On Behalf of | Dec 28, 2015 | Credit Card Debt

Your guests have barely left the house and the tree won’t be taken down for another week, but you may already be dreading that first post-holiday credit card bill. If this sounds like you, you’re not alone. As we noted recently, many of us are all too willing to spend money on our loved ones, but of course pulling out the credit card is much easier than making the payments.

As you reluctantly tear open those envelopes, remember that some tactics are better than others when it comes to paying down debt. Here are some of the pitfalls you should avoid when determining how to get out of the holiday red:

Balance transfers: New credit card offers may show up with your credit card bills, tempting you to transfer the balance on your current cards to one with an introductory zero percent interest rate. While this may be a good idea for some, it takes careful planning and discipline to do it right. That means resisting the urge to use the card for new purchases. Also be aware that most cards charge a fee of 3 to 5 percent of the transfer amount, which could eliminate your zero percent APR advantage.

Retirement savings: Dipping into your 401(k) is a dangerous game, primarily because you’re borrowing from your future self — usually with no realistic plan to make up those funds later. You also will be paying back those funds with after-tax money, only to be taxed again when you take it out to retire. As if that weren’t enough disincentive, if you leave your job unexpectedly, you’ll have very little time to pay back the lump sum.

Payday loans: With these short-term, unsecured loans, the house always wins. They’re touted as an advance on your paycheck, but the drawbacks are significant. The interest rates and fees are high, leaving you with less of your paycheck than you’d have by simply making a lower payment on your credit card or waiting until you get paid before sending off the Visa check.

Borrowing from friends or family: Yes, in some cases it’s possible to ask a loved one to spot you enough cash to cover your next big credit card payment. But do you really want to go to the people whose gifts helped put you in debt? Instead, make it your goal for the coming year to save for holiday spending in small increments so that when it comes time again to buy your loved ones gifts, you have a set amount to spend and can avoid going back into debt.

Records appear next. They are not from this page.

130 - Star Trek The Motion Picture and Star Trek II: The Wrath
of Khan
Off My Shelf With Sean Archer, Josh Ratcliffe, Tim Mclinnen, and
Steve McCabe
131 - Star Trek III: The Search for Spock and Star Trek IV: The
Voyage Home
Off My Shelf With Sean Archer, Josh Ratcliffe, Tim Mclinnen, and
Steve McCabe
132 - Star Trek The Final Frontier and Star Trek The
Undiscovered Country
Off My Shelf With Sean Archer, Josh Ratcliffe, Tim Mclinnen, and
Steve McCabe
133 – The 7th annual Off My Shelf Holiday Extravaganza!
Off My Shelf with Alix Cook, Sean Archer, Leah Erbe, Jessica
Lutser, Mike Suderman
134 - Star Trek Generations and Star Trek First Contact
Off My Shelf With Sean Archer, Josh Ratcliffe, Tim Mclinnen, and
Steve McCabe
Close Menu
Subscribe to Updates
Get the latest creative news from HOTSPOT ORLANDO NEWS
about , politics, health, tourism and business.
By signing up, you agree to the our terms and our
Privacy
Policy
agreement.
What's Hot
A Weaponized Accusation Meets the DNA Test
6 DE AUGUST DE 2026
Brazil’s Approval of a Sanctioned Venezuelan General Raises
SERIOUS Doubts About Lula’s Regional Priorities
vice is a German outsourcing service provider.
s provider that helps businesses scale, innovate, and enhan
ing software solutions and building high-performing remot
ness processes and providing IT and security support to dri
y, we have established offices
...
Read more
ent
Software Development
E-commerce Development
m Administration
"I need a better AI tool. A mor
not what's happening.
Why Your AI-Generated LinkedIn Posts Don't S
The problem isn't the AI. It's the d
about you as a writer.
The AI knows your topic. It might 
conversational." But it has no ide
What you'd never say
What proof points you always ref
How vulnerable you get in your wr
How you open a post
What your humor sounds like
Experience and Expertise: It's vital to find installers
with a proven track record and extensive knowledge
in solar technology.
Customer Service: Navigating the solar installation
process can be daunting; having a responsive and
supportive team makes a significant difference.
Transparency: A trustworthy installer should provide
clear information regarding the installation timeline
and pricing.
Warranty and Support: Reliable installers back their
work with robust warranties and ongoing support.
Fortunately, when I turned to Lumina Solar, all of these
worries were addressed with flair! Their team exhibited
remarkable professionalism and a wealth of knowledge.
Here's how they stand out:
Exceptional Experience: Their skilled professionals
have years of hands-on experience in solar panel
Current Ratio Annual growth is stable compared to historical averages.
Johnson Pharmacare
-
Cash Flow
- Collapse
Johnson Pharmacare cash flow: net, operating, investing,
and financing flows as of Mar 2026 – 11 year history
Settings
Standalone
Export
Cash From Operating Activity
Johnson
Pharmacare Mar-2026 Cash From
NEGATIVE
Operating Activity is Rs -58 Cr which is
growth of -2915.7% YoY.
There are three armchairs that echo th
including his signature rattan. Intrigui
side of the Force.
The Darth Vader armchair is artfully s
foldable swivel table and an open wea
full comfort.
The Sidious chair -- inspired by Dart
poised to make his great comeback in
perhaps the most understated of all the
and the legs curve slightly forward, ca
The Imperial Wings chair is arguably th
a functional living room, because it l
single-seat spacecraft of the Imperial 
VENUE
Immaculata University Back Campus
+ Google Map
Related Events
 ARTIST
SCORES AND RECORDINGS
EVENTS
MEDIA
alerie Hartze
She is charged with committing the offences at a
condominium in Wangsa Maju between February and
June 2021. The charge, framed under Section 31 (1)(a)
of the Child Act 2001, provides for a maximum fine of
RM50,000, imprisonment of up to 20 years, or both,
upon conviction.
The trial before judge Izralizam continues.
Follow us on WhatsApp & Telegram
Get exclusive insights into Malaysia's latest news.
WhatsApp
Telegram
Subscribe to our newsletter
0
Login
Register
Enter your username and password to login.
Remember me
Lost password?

Not having a plan: If you’re serious about getting out of debt, it’s not enough to make only the minimum payments — especially if you’re paying off more than one card at a time. Focus on aggressively paying down one of those cards, either the one with the highest interest rate or, to keep you motivated, the one with the smallest balance. You should also take a high-level approach. If your debt is so crippling that you’re unsure where to start, consulting a bankruptcy attorney may be in your best interest.